» WHAT YOU SHOULD DO: Every line of the entries below that carries the string "ProjectId" should be copied.

[Records from a data source]
——

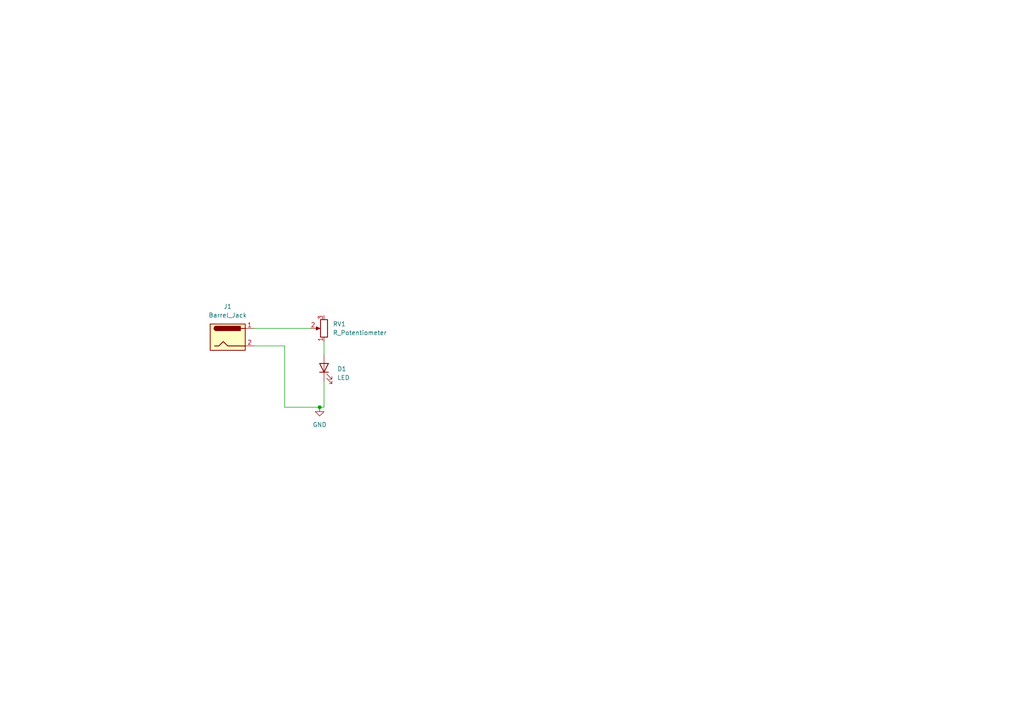
<source format=kicad_sch>
(kicad_sch (version 20211123) (generator eeschema)

  (uuid e63e39d7-6ac0-4ffd-8aa3-1841a4541b55)

  (paper "A4")

  

  (junction (at 92.71 118.11) (diameter 0) (color 0 0 0 0)
    (uuid d65fbc55-2a7e-496a-8cef-728723e3cee9)
  )

  (wire (pts (xy 73.66 95.25) (xy 90.17 95.25))
    (stroke (width 0) (type default) (color 0 0 0 0))
    (uuid 1e6a70f2-19a4-4419-8cae-0e3d90a488fa)
  )
  (wire (pts (xy 93.98 118.11) (xy 92.71 118.11))
    (stroke (width 0) (type default) (color 0 0 0 0))
    (uuid 87b54be5-8d06-4c63-94c9-6addd526735f)
  )
  (wire (pts (xy 73.66 100.33) (xy 82.55 100.33))
    (stroke (width 0) (type default) (color 0 0 0 0))
    (uuid ac32ff18-8f4b-4734-970b-1072802c1cb2)
  )
  (wire (pts (xy 82.55 100.33) (xy 82.55 118.11))
    (stroke (width 0) (type default) (color 0 0 0 0))
    (uuid b979a594-ac0c-4624-9034-5d9b823c7234)
  )
  (wire (pts (xy 93.98 99.06) (xy 93.98 102.87))
    (stroke (width 0) (type default) (color 0 0 0 0))
    (uuid d62c526c-ba02-426e-88ea-50b97980f70f)
  )
  (wire (pts (xy 82.55 118.11) (xy 92.71 118.11))
    (stroke (width 0) (type default) (color 0 0 0 0))
    (uuid e7d45881-e758-480c-a813-caa273d266b0)
  )
  (wire (pts (xy 93.98 110.49) (xy 93.98 118.11))
    (stroke (width 0) (type default) (color 0 0 0 0))
    (uuid faccdee6-4302-49fd-b0cb-c3052b548ef4)
  )

  (symbol (lib_id "Connector:Barrel_Jack") (at 66.04 97.79 0) (unit 1)
    (in_bom yes) (on_board yes) (fields_autoplaced)
    (uuid 8ef3eff7-809f-4f2d-8754-572000d32517)
    (property "Reference" "J1" (id 0) (at 66.04 88.9 0))
    (property "Value" "Barrel_Jack" (id 1) (at 66.04 91.44 0))
    (property "Footprint" "Connector_BarrelJack:BarrelJack_Horizontal" (id 2) (at 67.31 98.806 0)
      (effects (font (size 1.27 1.27)) hide)
    )
    (property "Datasheet" "~" (id 3) (at 67.31 98.806 0)
      (effects (font (size 1.27 1.27)) hide)
    )
    (pin "1" (uuid 003b23e1-9f8f-44e1-8bbd-edccb11ef6b9))
    (pin "2" (uuid 172e5a15-6f5c-4128-9119-ba2935e437bc))
  )

  (symbol (lib_id "Device:LED") (at 93.98 106.68 90) (unit 1)
    (in_bom yes) (on_board yes) (fields_autoplaced)
    (uuid d6c42d54-c6c2-425a-a6a5-19a8133adb07)
    (property "Reference" "D1" (id 0) (at 97.79 106.9974 90)
      (effects (font (size 1.27 1.27)) (justify right))
    )
    (property "Value" "LED" (id 1) (at 97.79 109.5374 90)
      (effects (font (size 1.27 1.27)) (justify right))
    )
    (property "Footprint" "LED_THT:LED_D1.8mm_W1.8mm_H2.4mm_Horizontal_O1.27mm_Z1.6mm" (id 2) (at 93.98 106.68 0)
      (effects (font (size 1.27 1.27)) hide)
    )
    (property "Datasheet" "~" (id 3) (at 93.98 106.68 0)
      (effects (font (size 1.27 1.27)) hide)
    )
    (pin "1" (uuid 473f52cf-da61-4e6f-ab47-155b37334045))
    (pin "2" (uuid 23a52edf-37ff-4d13-a513-732edf33aba9))
  )

  (symbol (lib_id "Device:R_Potentiometer") (at 93.98 95.25 180) (unit 1)
    (in_bom yes) (on_board yes) (fields_autoplaced)
    (uuid fdc60c06-30fa-4dfb-96b4-809b755999e1)
    (property "Reference" "RV1" (id 0) (at 96.52 93.9799 0)
      (effects (font (size 1.27 1.27)) (justify right))
    )
    (property "Value" "R_Potentiometer" (id 1) (at 96.52 96.5199 0)
      (effects (font (size 1.27 1.27)) (justify right))
    )
    (property "Footprint" "Potentiometer_THT:Potentiometer_ACP_CA6-H2,5_Horizontal" (id 2) (at 93.98 95.25 0)
      (effects (font (size 1.27 1.27)) hide)
    )
    (property "Datasheet" "~" (id 3) (at 93.98 95.25 0)
      (effects (font (size 1.27 1.27)) hide)
    )
    (pin "1" (uuid 5c7d6eaf-f256-4349-8203-d2e836872231))
    (pin "2" (uuid dde8619c-5a8c-40eb-9845-65e6a654222d))
    (pin "3" (uuid c7df8431-dcf5-4ab4-b8f8-21c1cafc5246))
  )

  (symbol (lib_id "power:GND") (at 92.71 118.11 0) (unit 1)
    (in_bom yes) (on_board yes) (fields_autoplaced)
    (uuid fee6e0a9-3581-4681-828a-d7e7c0b72a48)
    (property "Reference" "#PWR01" (id 0) (at 92.71 124.46 0)
      (effects (font (size 1.27 1.27)) hide)
    )
    (property "Value" "GND" (id 1) (at 92.71 123.19 0))
    (property "Footprint" "" (id 2) (at 92.71 118.11 0)
      (effects (font (size 1.27 1.27)) hide)
    )
    (property "Datasheet" "" (id 3) (at 92.71 118.11 0)
      (effects (font (size 1.27 1.27)) hide)
    )
    (pin "1" (uuid b68c71cf-bc60-42db-9be0-09ce7c79f3ac))
  )

  (sheet_instances
    (path "/" (page "1"))
  )

  (symbol_instances
    (path "/fee6e0a9-3581-4681-828a-d7e7c0b72a48"
      (reference "#PWR01") (unit 1) (value "GND") (footprint "")
    )
    (path "/d6c42d54-c6c2-425a-a6a5-19a8133adb07"
      (reference "D1") (unit 1) (value "LED") (footprint "LED_THT:LED_D1.8mm_W1.8mm_H2.4mm_Horizontal_O1.27mm_Z1.6mm")
    )
    (path "/8ef3eff7-809f-4f2d-8754-572000d32517"
      (reference "J1") (unit 1) (value "Barrel_Jack") (footprint "Connector_BarrelJack:BarrelJack_Horizontal")
    )
    (path "/fdc60c06-30fa-4dfb-96b4-809b755999e1"
      (reference "RV1") (unit 1) (value "R_Potentiometer") (footprint "Potentiometer_THT:Potentiometer_ACP_CA6-H2,5_Horizontal")
    )
  )
)

</source>
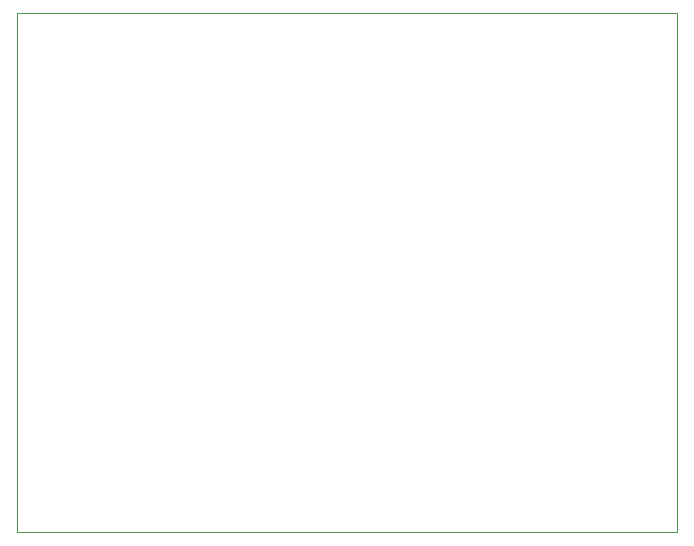
<source format=gm1>
G04 #@! TF.GenerationSoftware,KiCad,Pcbnew,(6.0.0)*
G04 #@! TF.CreationDate,2022-02-21T16:40:38+01:00*
G04 #@! TF.ProjectId,rfreplacement,72667265-706c-4616-9365-6d656e742e6b,rev?*
G04 #@! TF.SameCoordinates,Original*
G04 #@! TF.FileFunction,Profile,NP*
%FSLAX46Y46*%
G04 Gerber Fmt 4.6, Leading zero omitted, Abs format (unit mm)*
G04 Created by KiCad (PCBNEW (6.0.0)) date 2022-02-21 16:40:38*
%MOMM*%
%LPD*%
G01*
G04 APERTURE LIST*
G04 #@! TA.AperFunction,Profile*
%ADD10C,0.100000*%
G04 #@! TD*
G04 APERTURE END LIST*
D10*
X152654000Y-59690000D02*
X152654000Y-103632000D01*
X96774000Y-59690000D02*
X152654000Y-59690000D01*
X96774000Y-103632000D02*
X96774000Y-59690000D01*
X124714000Y-103632000D02*
X96774000Y-103632000D01*
X124714000Y-103632000D02*
X152654000Y-103632000D01*
M02*

</source>
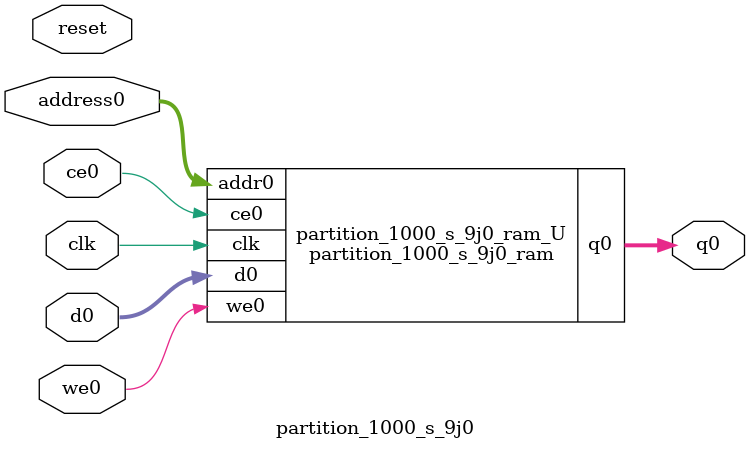
<source format=v>

`timescale 1 ns / 1 ps
module partition_1000_s_9j0_ram (addr0, ce0, d0, we0, q0,  clk);

parameter DWIDTH = 32;
parameter AWIDTH = 10;
parameter MEM_SIZE = 1000;

input[AWIDTH-1:0] addr0;
input ce0;
input[DWIDTH-1:0] d0;
input we0;
output reg[DWIDTH-1:0] q0;
input clk;

(* ram_style = "block" *)reg [DWIDTH-1:0] ram[0:MEM_SIZE-1];




always @(posedge clk)  
begin 
    if (ce0) 
    begin
        if (we0) 
        begin 
            ram[addr0] <= d0; 
            q0 <= d0;
        end 
        else 
            q0 <= ram[addr0];
    end
end


endmodule


`timescale 1 ns / 1 ps
module partition_1000_s_9j0(
    reset,
    clk,
    address0,
    ce0,
    we0,
    d0,
    q0);

parameter DataWidth = 32'd32;
parameter AddressRange = 32'd1000;
parameter AddressWidth = 32'd10;
input reset;
input clk;
input[AddressWidth - 1:0] address0;
input ce0;
input we0;
input[DataWidth - 1:0] d0;
output[DataWidth - 1:0] q0;



partition_1000_s_9j0_ram partition_1000_s_9j0_ram_U(
    .clk( clk ),
    .addr0( address0 ),
    .ce0( ce0 ),
    .we0( we0 ),
    .d0( d0 ),
    .q0( q0 ));

endmodule


</source>
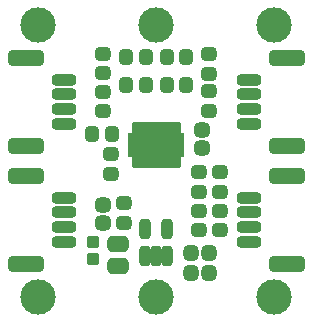
<source format=gbr>
G04 #@! TF.GenerationSoftware,KiCad,Pcbnew,(6.99.0-401-g0aca35bcab)*
G04 #@! TF.CreationDate,2022-01-13T14:08:31+01:00*
G04 #@! TF.ProjectId,TFI2CADT01A,54464932-4341-4445-9430-31412e6b6963,REV*
G04 #@! TF.SameCoordinates,PX78dfd90PY8290510*
G04 #@! TF.FileFunction,Soldermask,Bot*
G04 #@! TF.FilePolarity,Negative*
%FSLAX46Y46*%
G04 Gerber Fmt 4.6, Leading zero omitted, Abs format (unit mm)*
G04 Created by KiCad (PCBNEW (6.99.0-401-g0aca35bcab)) date 2022-01-13 14:08:31*
%MOMM*%
%LPD*%
G01*
G04 APERTURE LIST*
G04 Aperture macros list*
%AMRoundRect*
0 Rectangle with rounded corners*
0 $1 Rounding radius*
0 $2 $3 $4 $5 $6 $7 $8 $9 X,Y pos of 4 corners*
0 Add a 4 corners polygon primitive as box body*
4,1,4,$2,$3,$4,$5,$6,$7,$8,$9,$2,$3,0*
0 Add four circle primitives for the rounded corners*
1,1,$1+$1,$2,$3*
1,1,$1+$1,$4,$5*
1,1,$1+$1,$6,$7*
1,1,$1+$1,$8,$9*
0 Add four rect primitives between the rounded corners*
20,1,$1+$1,$2,$3,$4,$5,0*
20,1,$1+$1,$4,$5,$6,$7,0*
20,1,$1+$1,$6,$7,$8,$9,0*
20,1,$1+$1,$8,$9,$2,$3,0*%
G04 Aperture macros list end*
%ADD10C,3.000000*%
%ADD11RoundRect,0.400000X0.200000X0.275000X-0.200000X0.275000X-0.200000X-0.275000X0.200000X-0.275000X0*%
%ADD12RoundRect,0.418750X-0.256250X0.218750X-0.256250X-0.218750X0.256250X-0.218750X0.256250X0.218750X0*%
%ADD13RoundRect,0.425000X-0.225000X-0.250000X0.225000X-0.250000X0.225000X0.250000X-0.225000X0.250000X0*%
%ADD14RoundRect,0.200000X0.350000X-0.300000X0.350000X0.300000X-0.350000X0.300000X-0.350000X-0.300000X0*%
%ADD15RoundRect,0.400000X-0.275000X0.200000X-0.275000X-0.200000X0.275000X-0.200000X0.275000X0.200000X0*%
%ADD16RoundRect,0.400000X0.275000X-0.200000X0.275000X0.200000X-0.275000X0.200000X-0.275000X-0.200000X0*%
%ADD17RoundRect,0.400000X-0.200000X-0.275000X0.200000X-0.275000X0.200000X0.275000X-0.200000X0.275000X0*%
%ADD18RoundRect,0.350000X-0.700000X0.150000X-0.700000X-0.150000X0.700000X-0.150000X0.700000X0.150000X0*%
%ADD19RoundRect,0.450000X-1.100000X0.250000X-1.100000X-0.250000X1.100000X-0.250000X1.100000X0.250000X0*%
%ADD20RoundRect,0.350000X0.700000X-0.150000X0.700000X0.150000X-0.700000X0.150000X-0.700000X-0.150000X0*%
%ADD21RoundRect,0.450000X1.100000X-0.250000X1.100000X0.250000X-1.100000X0.250000X-1.100000X-0.250000X0*%
%ADD22RoundRect,0.350000X0.150000X-0.512500X0.150000X0.512500X-0.150000X0.512500X-0.150000X-0.512500X0*%
%ADD23RoundRect,0.200000X-0.125000X0.325000X-0.125000X-0.325000X0.125000X-0.325000X0.125000X0.325000X0*%
%ADD24RoundRect,0.200000X-2.200000X0.830000X-2.200000X-0.830000X2.200000X-0.830000X2.200000X0.830000X0*%
%ADD25RoundRect,0.450000X-0.475000X0.250000X-0.475000X-0.250000X0.475000X-0.250000X0.475000X0.250000X0*%
%ADD26RoundRect,0.425000X-0.250000X0.225000X-0.250000X-0.225000X0.250000X-0.225000X0.250000X0.225000X0*%
G04 APERTURE END LIST*
D10*
G04 #@! TO.C,M3*
X-124246000Y136906000D03*
G04 #@! TD*
G04 #@! TO.C,M4*
X-124246000Y159906000D03*
G04 #@! TD*
G04 #@! TO.C,M5*
X-104246000Y159906000D03*
G04 #@! TD*
G04 #@! TO.C,M2*
X-114246000Y159906000D03*
G04 #@! TD*
G04 #@! TO.C,M6*
X-104246000Y136906000D03*
G04 #@! TD*
G04 #@! TO.C,M1*
X-114246000Y136906000D03*
G04 #@! TD*
D11*
G04 #@! TO.C,R7*
X-111721000Y157175200D03*
X-113371000Y157175200D03*
G04 #@! TD*
D12*
G04 #@! TO.C,D1*
X-118746000Y144693500D03*
X-118746000Y143118500D03*
G04 #@! TD*
D13*
G04 #@! TO.C,C2*
X-111315800Y138938000D03*
X-109765800Y138938000D03*
G04 #@! TD*
D14*
G04 #@! TO.C,D2*
X-119634000Y141517600D03*
X-119634000Y140117600D03*
G04 #@! TD*
D15*
G04 #@! TO.C,R5*
X-108864400Y144194800D03*
X-108864400Y142544800D03*
G04 #@! TD*
D16*
G04 #@! TO.C,R16*
X-110617000Y145796000D03*
X-110617000Y147446000D03*
G04 #@! TD*
D13*
G04 #@! TO.C,C3*
X-111315800Y140600000D03*
X-109765800Y140600000D03*
G04 #@! TD*
D15*
G04 #@! TO.C,R15*
X-118746000Y157453600D03*
X-118746000Y155803600D03*
G04 #@! TD*
D17*
G04 #@! TO.C,R12*
X-116771000Y154813000D03*
X-115121000Y154813000D03*
G04 #@! TD*
D18*
G04 #@! TO.C,J5*
X-106396000Y155281000D03*
X-106396000Y154031000D03*
X-106396000Y152781000D03*
X-106396000Y151531000D03*
D19*
X-103196000Y157131000D03*
X-103196000Y149681000D03*
G04 #@! TD*
D15*
G04 #@! TO.C,R8*
X-109746000Y157441400D03*
X-109746000Y155791400D03*
G04 #@! TD*
D20*
G04 #@! TO.C,J1*
X-122096000Y141531000D03*
X-122096000Y142781000D03*
X-122096000Y144031000D03*
X-122096000Y145281000D03*
D21*
X-125296000Y139681000D03*
X-125296000Y147131000D03*
G04 #@! TD*
D17*
G04 #@! TO.C,R14*
X-116771000Y157175200D03*
X-115121000Y157175200D03*
G04 #@! TD*
D22*
G04 #@! TO.C,U1*
X-113299200Y140340500D03*
X-114249200Y140340500D03*
X-115199200Y140340500D03*
X-115199200Y142615500D03*
X-113299200Y142615500D03*
G04 #@! TD*
D16*
G04 #@! TO.C,R13*
X-118746000Y152603200D03*
X-118746000Y154253200D03*
G04 #@! TD*
G04 #@! TO.C,R1*
X-116941600Y143142200D03*
X-116941600Y144792200D03*
G04 #@! TD*
D15*
G04 #@! TO.C,R6*
X-110642400Y144170400D03*
X-110642400Y142520400D03*
G04 #@! TD*
G04 #@! TO.C,R2*
X-118110000Y148957800D03*
X-118110000Y147307800D03*
G04 #@! TD*
D11*
G04 #@! TO.C,R9*
X-111721000Y154813000D03*
X-113371000Y154813000D03*
G04 #@! TD*
G04 #@! TO.C,R3*
X-118008400Y150672800D03*
X-119658400Y150672800D03*
G04 #@! TD*
D16*
G04 #@! TO.C,R17*
X-108839000Y145796000D03*
X-108839000Y147446000D03*
G04 #@! TD*
D18*
G04 #@! TO.C,J3*
X-106396000Y145281000D03*
X-106396000Y144031000D03*
X-106396000Y142781000D03*
X-106396000Y141531000D03*
D19*
X-103196000Y147131000D03*
X-103196000Y139681000D03*
G04 #@! TD*
D20*
G04 #@! TO.C,J2*
X-122096000Y151531000D03*
X-122096000Y152781000D03*
X-122096000Y154031000D03*
X-122096000Y155281000D03*
D21*
X-125296000Y149681000D03*
X-125296000Y157131000D03*
G04 #@! TD*
D23*
G04 #@! TO.C,U2*
X-115996000Y151183400D03*
X-115496000Y151183400D03*
X-114996000Y151183400D03*
X-114496000Y151183400D03*
X-113996000Y151183400D03*
X-113496000Y151183400D03*
X-112996000Y151183400D03*
X-112496000Y151183400D03*
X-112496000Y148333400D03*
X-112996000Y148333400D03*
X-113496000Y148333400D03*
X-113996000Y148333400D03*
X-114496000Y148333400D03*
X-114996000Y148333400D03*
X-115496000Y148333400D03*
X-115996000Y148333400D03*
D24*
X-114246000Y149758400D03*
G04 #@! TD*
D25*
G04 #@! TO.C,C1*
X-117500400Y141361200D03*
X-117500400Y139461200D03*
G04 #@! TD*
D16*
G04 #@! TO.C,R10*
X-109746000Y152641800D03*
X-109746000Y154291800D03*
G04 #@! TD*
D26*
G04 #@! TO.C,C4*
X-110363000Y151003000D03*
X-110363000Y149453000D03*
G04 #@! TD*
M02*

</source>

——

» SOLUTION TO THE PROBLEM:
G04 #@! TF.ProjectId,rfreplacement,72667265-706c-4616-9365-6d656e742e6b,rev?*
G04 #@! TF.ProjectId,TFI2CADT01A,54464932-4341-4445-9430-31412e6b6963,REV*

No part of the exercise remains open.